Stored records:
____

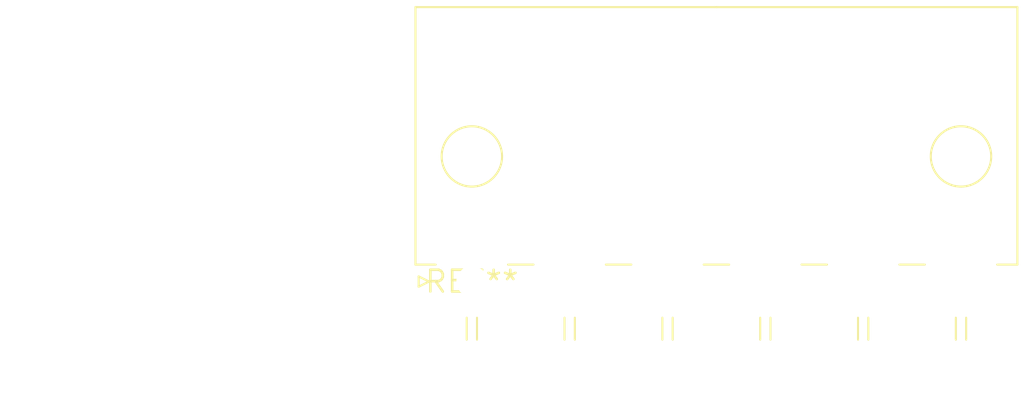
<source format=kicad_pcb>
(kicad_pcb (version 20240108) (generator pcbnew)

  (general
    (thickness 1.6)
  )

  (paper "A4")
  (layers
    (0 "F.Cu" signal)
    (31 "B.Cu" signal)
    (32 "B.Adhes" user "B.Adhesive")
    (33 "F.Adhes" user "F.Adhesive")
    (34 "B.Paste" user)
    (35 "F.Paste" user)
    (36 "B.SilkS" user "B.Silkscreen")
    (37 "F.SilkS" user "F.Silkscreen")
    (38 "B.Mask" user)
    (39 "F.Mask" user)
    (40 "Dwgs.User" user "User.Drawings")
    (41 "Cmts.User" user "User.Comments")
    (42 "Eco1.User" user "User.Eco1")
    (43 "Eco2.User" user "User.Eco2")
    (44 "Edge.Cuts" user)
    (45 "Margin" user)
    (46 "B.CrtYd" user "B.Courtyard")
    (47 "F.CrtYd" user "F.Courtyard")
    (48 "B.Fab" user)
    (49 "F.Fab" user)
    (50 "User.1" user)
    (51 "User.2" user)
    (52 "User.3" user)
    (53 "User.4" user)
    (54 "User.5" user)
    (55 "User.6" user)
    (56 "User.7" user)
    (57 "User.8" user)
    (58 "User.9" user)
  )

  (setup
    (pad_to_mask_clearance 0)
    (pcbplotparams
      (layerselection 0x00010fc_ffffffff)
      (plot_on_all_layers_selection 0x0000000_00000000)
      (disableapertmacros false)
      (usegerberextensions false)
      (usegerberattributes false)
      (usegerberadvancedattributes false)
      (creategerberjobfile false)
      (dashed_line_dash_ratio 12.000000)
      (dashed_line_gap_ratio 3.000000)
      (svgprecision 4)
      (plotframeref false)
      (viasonmask false)
      (mode 1)
      (useauxorigin false)
      (hpglpennumber 1)
      (hpglpenspeed 20)
      (hpglpendiameter 15.000000)
      (dxfpolygonmode false)
      (dxfimperialunits false)
      (dxfusepcbnewfont false)
      (psnegative false)
      (psa4output false)
      (plotreference false)
      (plotvalue false)
      (plotinvisibletext false)
      (sketchpadsonfab false)
      (subtractmaskfromsilk false)
      (outputformat 1)
      (mirror false)
      (drillshape 1)
      (scaleselection 1)
      (outputdirectory "")
    )
  )

  (net 0 "")

  (footprint "Molex_Mega-Fit_76825-0012_2x06_P5.70mm_Horizontal" (layer "F.Cu") (at 0 0))

)

</source>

____

Problem requirements >>
The expected output is each record, copied exactly, and nothing in place of the pictures.

Your response >>
<source format=kicad_pcb>
(kicad_pcb (version 20240108) (generator pcbnew)

  (general
    (thickness 1.6)
  )

  (paper "A4")
  (layers
    (0 "F.Cu" signal)
    (31 "B.Cu" signal)
    (32 "B.Adhes" user "B.Adhesive")
    (33 "F.Adhes" user "F.Adhesive")
    (34 "B.Paste" user)
    (35 "F.Paste" user)
    (36 "B.SilkS" user "B.Silkscreen")
    (37 "F.SilkS" user "F.Silkscreen")
    (38 "B.Mask" user)
    (39 "F.Mask" user)
    (40 "Dwgs.User" user "User.Drawings")
    (41 "Cmts.User" user "User.Comments")
    (42 "Eco1.User" user "User.Eco1")
    (43 "Eco2.User" user "User.Eco2")
    (44 "Edge.Cuts" user)
    (45 "Margin" user)
    (46 "B.CrtYd" user "B.Courtyard")
    (47 "F.CrtYd" user "F.Courtyard")
    (48 "B.Fab" user)
    (49 "F.Fab" user)
    (50 "User.1" user)
    (51 "User.2" user)
    (52 "User.3" user)
    (53 "User.4" user)
    (54 "User.5" user)
    (55 "User.6" user)
    (56 "User.7" user)
    (57 "User.8" user)
    (58 "User.9" user)
  )

  (setup
    (pad_to_mask_clearance 0)
    (pcbplotparams
      (layerselection 0x00010fc_ffffffff)
      (plot_on_all_layers_selection 0x0000000_00000000)
      (disableapertmacros false)
      (usegerberextensions false)
      (usegerberattributes false)
      (usegerberadvancedattributes false)
      (creategerberjobfile false)
      (dashed_line_dash_ratio 12.000000)
      (dashed_line_gap_ratio 3.000000)
      (svgprecision 4)
      (plotframeref false)
      (viasonmask false)
      (mode 1)
      (useauxorigin false)
      (hpglpennumber 1)
      (hpglpenspeed 20)
      (hpglpendiameter 15.000000)
      (dxfpolygonmode false)
      (dxfimperialunits false)
      (dxfusepcbnewfont false)
      (psnegative false)
      (psa4output false)
      (plotreference false)
      (plotvalue false)
      (plotinvisibletext false)
      (sketchpadsonfab false)
      (subtractmaskfromsilk false)
      (outputformat 1)
      (mirror false)
      (drillshape 1)
      (scaleselection 1)
      (outputdirectory "")
    )
  )

  (net 0 "")

  (footprint "Molex_Mega-Fit_76825-0012_2x06_P5.70mm_Horizontal" (layer "F.Cu") (at 0 0))

)

</source>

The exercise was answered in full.